Methodology
How the R-Word Index is built, scored, and published.What the Index Measures
The R-Word Index is a normalized daily score from 0 to 100 representing the relative level of recession-related concern in everyday online conversation and search behavior. It answers one question: how much are real people talking and searching about recession right now, and how worried do they sound?
It is not a GDP forecast, not a market signal, and not an official economic indicator. It is a recession pulse index — a daily measure of how frequently and intensely recession appears in human-generated online activity.
Data Sources
The index is built from multiple sources of everyday human online activity — community discussions, personal accounts, and search behavior. The emphasis is on authentic human expression rather than official news outlets or institutional commentary.
Community Discussions
Posts and comments from online communities covering economics, jobs, personal finance, housing, investing, small business, and general life discussion. These capture how ordinary people describe their own experience with economic stress, job loss, rising prices, and uncertainty.
Search Trends
Aggregated search interest for recession-related terms. When more people search for "recession," "layoffs," or "unemployment," it reflects a rising awareness and concern in the broader population — even among those who don't participate in online discussions.
Tech Community
Posts from tech-focused communities covering startups, hiring, and industry sentiment. The tech sector is often an early indicator of broader economic shifts — layoff announcements, hiring freezes, and funding slowdowns tend to appear here before mainstream discussion.
Scoring Pipeline (Powered by AI)
Each piece of collected content is analyzed by an AI model that reads the title and text and evaluates it on two dimensions:
1. Recession Relevance
The AI determines whether the content is actually about economic recession or downturn — not just tangentially mentioning the economy. It filters out historical references ("the 2008 recession was bad"), metaphorical uses, and general economic commentary that isn't about recession concern. Only content that genuinely discusses current or anticipated recession passes through with a high relevance score.
2. Concern Intensity
For relevant content, the AI assesses how worried or alarmed the author sounds — from neutral, analytical tone to extreme anxiety or panic. It understands context, sarcasm, and nuance: a cautious mention of "economic headwinds" scores differently from "I'm terrified we're heading into a recession."
3. Document Score
doc_score = relevance × concern_intensityWhere:
relevance(0.0–1.0) — how directly the content relates to recessionconcern_intensity(0.0–1.0) — how worried and urgent the tone sounds
Daily Aggregation
For each UTC day, the system:
- Collects all scored content from that day across all enabled sources
- Filters to documents with relevance above the minimum threshold
- Computes per-source scores using top-40% averaging — only the highest-scoring documents per source contribute, reducing noise from low-quality matches
- Combines source scores using configured weights — community discussions (40%), search trends (35%), and tech community (25%)
- Applies a volume signal — if today's document count is significantly above or below the 30-day average, the score is adjusted accordingly
- Blends with recent days via momentum carry-over so recession anxiety accumulates rather than resetting daily
- Normalizes to a 0–100 scale using percentile rank against a rolling 365-day baseline
- Applies dynamic smoothing to reduce day-to-day noise while staying responsive to sudden shifts
State Labels
The daily index maps to five human-readable states:
0–19: Quiet20–39: Low Concern40–59: Elevated60–79: High Concern80–100: Alarmed
Update Frequency
The public index is published once per day. Collection and scoring run in the background, but the public value updates daily for consistency and clarity.
Continuous Improvement
We regularly refine how the R-Word Index is scored — tuning AI prompts, adjusting keyword weights, upgrading models, and fixing bugs we discover in the scoring logic.

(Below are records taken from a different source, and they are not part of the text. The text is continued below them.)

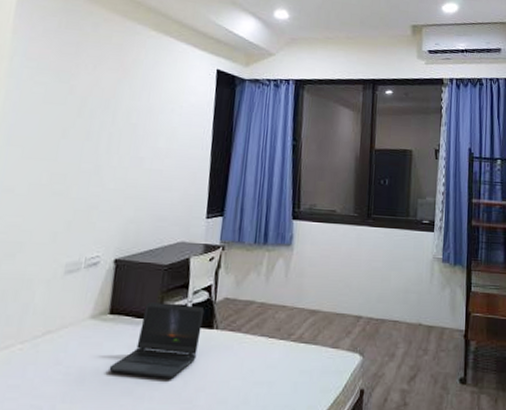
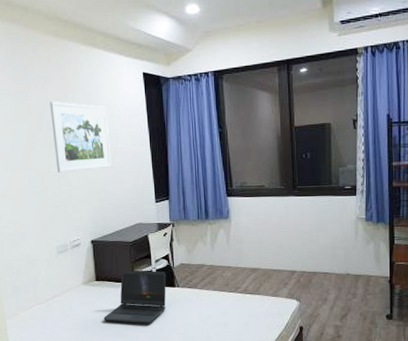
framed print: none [89,86,167,171] -> present [50,101,112,173]

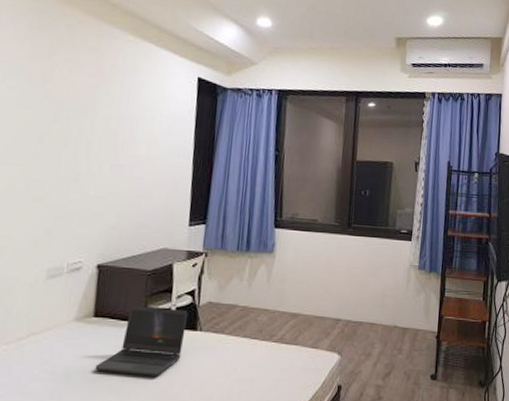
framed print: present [50,101,112,173] -> none [68,91,147,178]

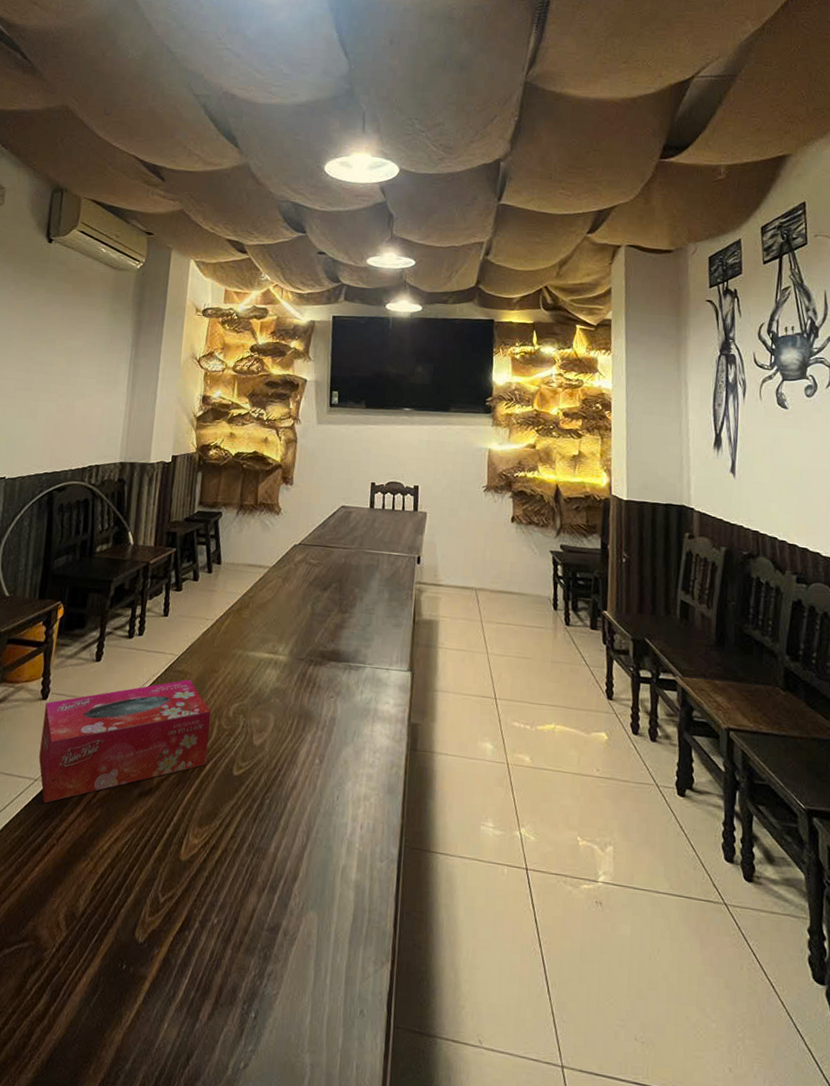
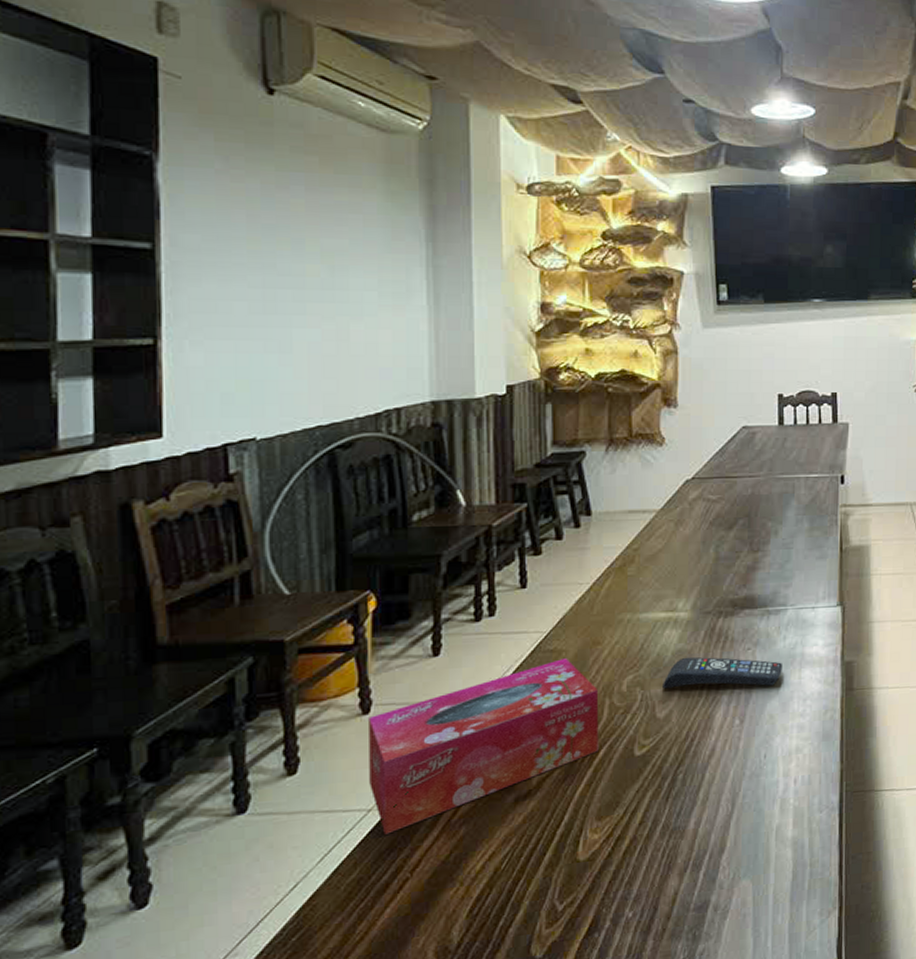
remote control: none [260,695,358,734] -> present [663,657,782,689]

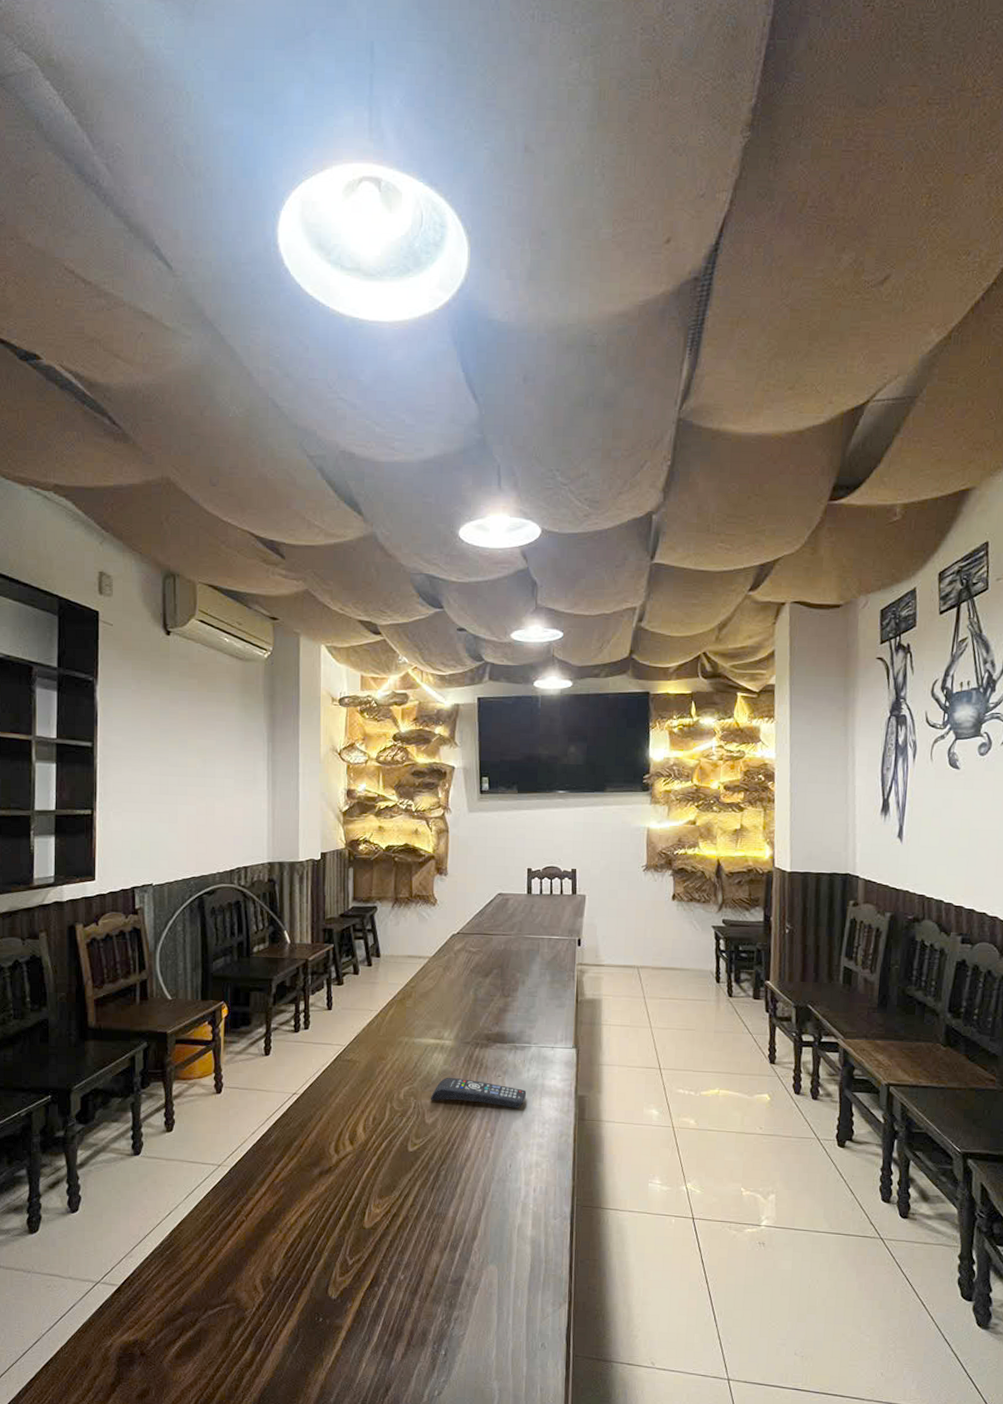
tissue box: present [369,657,599,835] -> none [220,1067,383,1185]

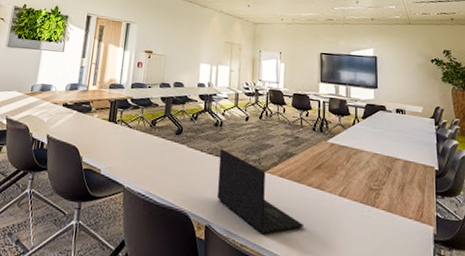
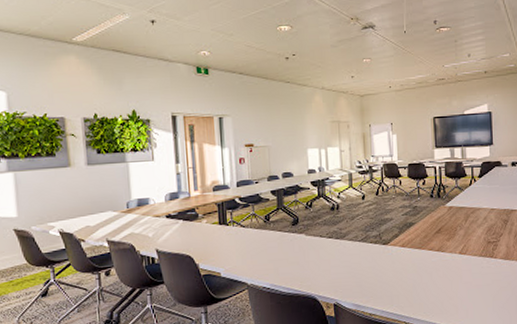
laptop: present [216,149,304,235] -> none [339,231,428,302]

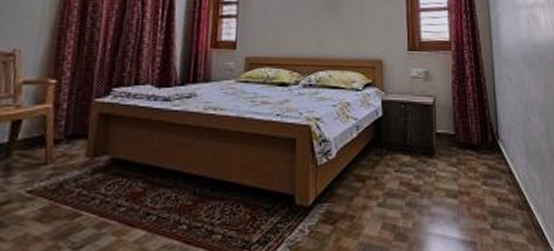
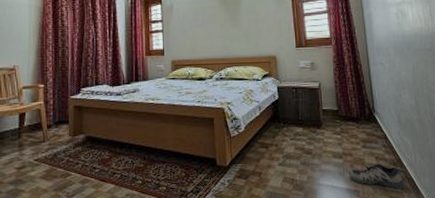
shoe: none [464,206,532,240] -> present [348,163,405,189]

When we make a meaningful change, we re-score the entire historical record so the chart reflects a single, consistent methodology from end to end. This means a value you saw for a past date may change when you revisit it. We consider this more honest than freezing an outdated number — the past should be measured with the best tool we have, not the tool we had six months ago.
Every daily index row is stamped with the methodology version (format:
v{N}-{YYYY-MM-DD}) that produced it. A public methodology changelog lists every re-score event with the date, scope, and a summary of how much historical values moved.On the daily archive pages, if a date's value has been updated under a new methodology, we show both the original reading (as posted that day) and the current re-scored estimate side-by-side, so you can see exactly what changed and why.
Limitations
- The index measures public expression and search behavior, not actual economic conditions
- English-language content only
- Online communities may skew younger and more tech-oriented than the general population
- Historical data availability varies by source
- The index should not be used as investment advice or recession prediction
The R-Word Index is an experimental public signal. It is designed to be transparent, restrained, and honest about what it can and cannot measure.